The request ->
Decide whether each of the statements (a), (b), and (c) agrees with the composting toilet text, and back each yes or no with the deciding words of the text quoted exactly. (a) The Separett was among the priciest composting toilets available. (b) The writers' home is not on a mains sewer system. (c) Flushing with rainwater after urination cut the water bill by roughly a quarter.

Reading text ->
########################################

Available in paperback and for Kindle:
The new book: A Bathtub in Our Kitchen

Book One also available in paperback and Kindle:


Research:

Prior to choosing the Separett, we did a lot of research. These composting toilets can be expensive; and the Separett was actually one of the cheapest available. Yes, we could have constructed a composting toilet ourselves, but the advantage of the Separett is that it can actually be situated inside the house.

And considering the alternatives, it's actually not that expensive. As we are not on a mains sewer system, the customary alternative would be the installation of a septic tank. Not only would the cost of installing one of these be much more than the cost of the Separett, but they need to be emptied regularly as well (which entails further costs). And another disadvantage - have you any idea how much water is wasted by a flushing toilet?

When John Harington (no, it wasn't Thomas Crapper) invented the flush toilet in 1596, water conservation was obviously not one of his priorities! We actually experimented in our previous house in Reading by using rainwater in a watering can to flush the toilet after urination, and we saved nearly 50% on our water bill.

########################################

Supplied material ->
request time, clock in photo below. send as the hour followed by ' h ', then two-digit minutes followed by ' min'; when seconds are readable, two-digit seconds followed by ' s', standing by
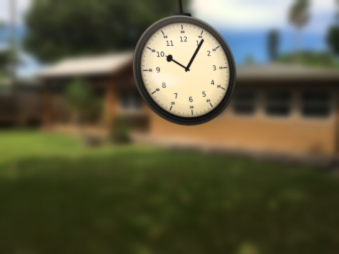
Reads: 10 h 06 min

########################################

Response to the exercise ->
(a) No: "the Separett was actually one of the cheapest available."
(b) Yes: "As we are not on a mains sewer system"
(c) No: "we saved nearly 50% on our water bill."